General information
- Type: Jet Fighter
- National origin: U.S.S.R.
- Manufacturer: Lavochkin Design Bureau (OKB-301)
- Designer: Semyon Alekseyevich Lavochkin
- Number built: 1

History
- First flight: 23 July 1947
- Developed from: Lavochkin La-152
- Developed into: Lavochkin La-168

= Lavochkin La-160 =

Soviet swept-winged jet fighter research prototype

The Lavochkin La-160, known as Strelka (Arrow), was the first Soviet swept-winged jet fighter research prototype. It was designed and manufactured by the Lavochkin Design Bureau from 1946. USAF reporting name - Type 6

==Design and development==
Aircraft 160 was an all-metal pod and boom style aircraft with tri-cycle undercarriage like the Lavochkin La-152 but its mid-set wings incorporated 35° sweep at 1/4 chord. The afterburning engine was underslung in the nose with the air intake at the extreme nose, and exhaust under the rear fuselage. The tricycle undercarriage was housed entirely within the fuselage, (almost all Lavochkin jet aircraft had a similar undercarriage arrangement) when retracted allowing the wing to be built thinner and lighter. A conventional tail layout with 35^{o} swept tailplane was located at the end of the tail boom. The swept wings were of very low taper (almost constant chord) with 1/2 span flaps/ailerons and two wing fences each side.
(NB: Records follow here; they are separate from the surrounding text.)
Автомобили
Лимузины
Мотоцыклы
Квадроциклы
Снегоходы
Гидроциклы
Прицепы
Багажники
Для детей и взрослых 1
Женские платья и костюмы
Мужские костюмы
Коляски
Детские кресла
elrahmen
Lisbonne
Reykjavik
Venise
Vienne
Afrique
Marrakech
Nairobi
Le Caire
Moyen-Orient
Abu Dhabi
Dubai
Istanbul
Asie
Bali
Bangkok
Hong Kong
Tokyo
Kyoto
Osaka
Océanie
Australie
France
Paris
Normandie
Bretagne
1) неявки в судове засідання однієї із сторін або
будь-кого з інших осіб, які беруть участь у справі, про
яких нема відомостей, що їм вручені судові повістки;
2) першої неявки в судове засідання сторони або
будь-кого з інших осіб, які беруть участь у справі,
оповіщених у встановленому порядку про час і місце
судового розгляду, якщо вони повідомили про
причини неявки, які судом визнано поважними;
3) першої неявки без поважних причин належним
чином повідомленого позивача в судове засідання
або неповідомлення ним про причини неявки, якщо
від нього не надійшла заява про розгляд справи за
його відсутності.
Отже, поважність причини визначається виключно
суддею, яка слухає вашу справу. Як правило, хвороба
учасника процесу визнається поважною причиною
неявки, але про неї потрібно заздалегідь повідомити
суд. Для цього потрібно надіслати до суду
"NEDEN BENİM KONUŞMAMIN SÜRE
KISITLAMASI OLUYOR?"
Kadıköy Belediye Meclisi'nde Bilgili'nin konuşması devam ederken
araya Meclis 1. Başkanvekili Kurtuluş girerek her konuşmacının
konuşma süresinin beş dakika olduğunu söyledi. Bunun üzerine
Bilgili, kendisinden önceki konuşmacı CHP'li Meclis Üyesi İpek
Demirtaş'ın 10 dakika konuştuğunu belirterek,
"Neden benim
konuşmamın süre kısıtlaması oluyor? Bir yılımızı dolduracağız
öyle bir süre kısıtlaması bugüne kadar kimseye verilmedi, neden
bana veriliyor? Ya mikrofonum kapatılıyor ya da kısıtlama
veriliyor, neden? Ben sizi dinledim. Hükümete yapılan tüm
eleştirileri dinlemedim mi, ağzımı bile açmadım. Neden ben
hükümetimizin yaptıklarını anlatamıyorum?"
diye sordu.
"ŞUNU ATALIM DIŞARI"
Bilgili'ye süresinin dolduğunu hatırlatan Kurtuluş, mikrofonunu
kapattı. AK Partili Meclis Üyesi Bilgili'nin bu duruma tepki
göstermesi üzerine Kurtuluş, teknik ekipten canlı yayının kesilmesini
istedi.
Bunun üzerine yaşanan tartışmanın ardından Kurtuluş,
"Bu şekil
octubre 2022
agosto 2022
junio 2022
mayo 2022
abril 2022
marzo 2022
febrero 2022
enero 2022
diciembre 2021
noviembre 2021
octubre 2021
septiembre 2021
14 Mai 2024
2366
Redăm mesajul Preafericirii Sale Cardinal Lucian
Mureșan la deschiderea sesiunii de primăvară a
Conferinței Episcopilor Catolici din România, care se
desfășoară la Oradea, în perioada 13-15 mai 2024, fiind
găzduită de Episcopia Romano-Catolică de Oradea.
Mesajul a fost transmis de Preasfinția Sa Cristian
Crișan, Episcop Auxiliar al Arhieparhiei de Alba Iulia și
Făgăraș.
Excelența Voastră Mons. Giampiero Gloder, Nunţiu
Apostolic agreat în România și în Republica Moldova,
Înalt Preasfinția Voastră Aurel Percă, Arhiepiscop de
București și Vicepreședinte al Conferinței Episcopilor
Although designed as a fighter, Aircraft 160 was intended for research into high-speed swept-wing flight, of which little was known in the mid-1940s - only the 1945-era light, piston-engined MiG-8 canard had used even a moderate degree of wing sweep before this. Following closely the layout of his previous jet-fighter prototypes Lavochkin was able to produce an aircraft capable of providing useful data and experience of high-speed flight near the speed of sound.

The first flight was on 24 June 1947. Successful flight trials were quickly followed by public display at the 1947 Aviation Day airshow at Tushino. Trials continued until Aircraft 160 broke up in flight, due to wing flutter, during tests to establish the maximum attainable speed. The experience gained with Aircraft 160 spurred on Soviet aircraft designers to design swept winged fighters, albeit cautiously.

The title 'Aircraft 160' was used previously by Lavochkin for a 'Heavy' twin engined fighter to be produced concurrently with Aircraft 150. This project was still-born, but led to the Alekseyev twin-engined I-21 series of fighters, after Alekseyev left Lavochkin's design bureau to head OKB-21 at Gor'kiy.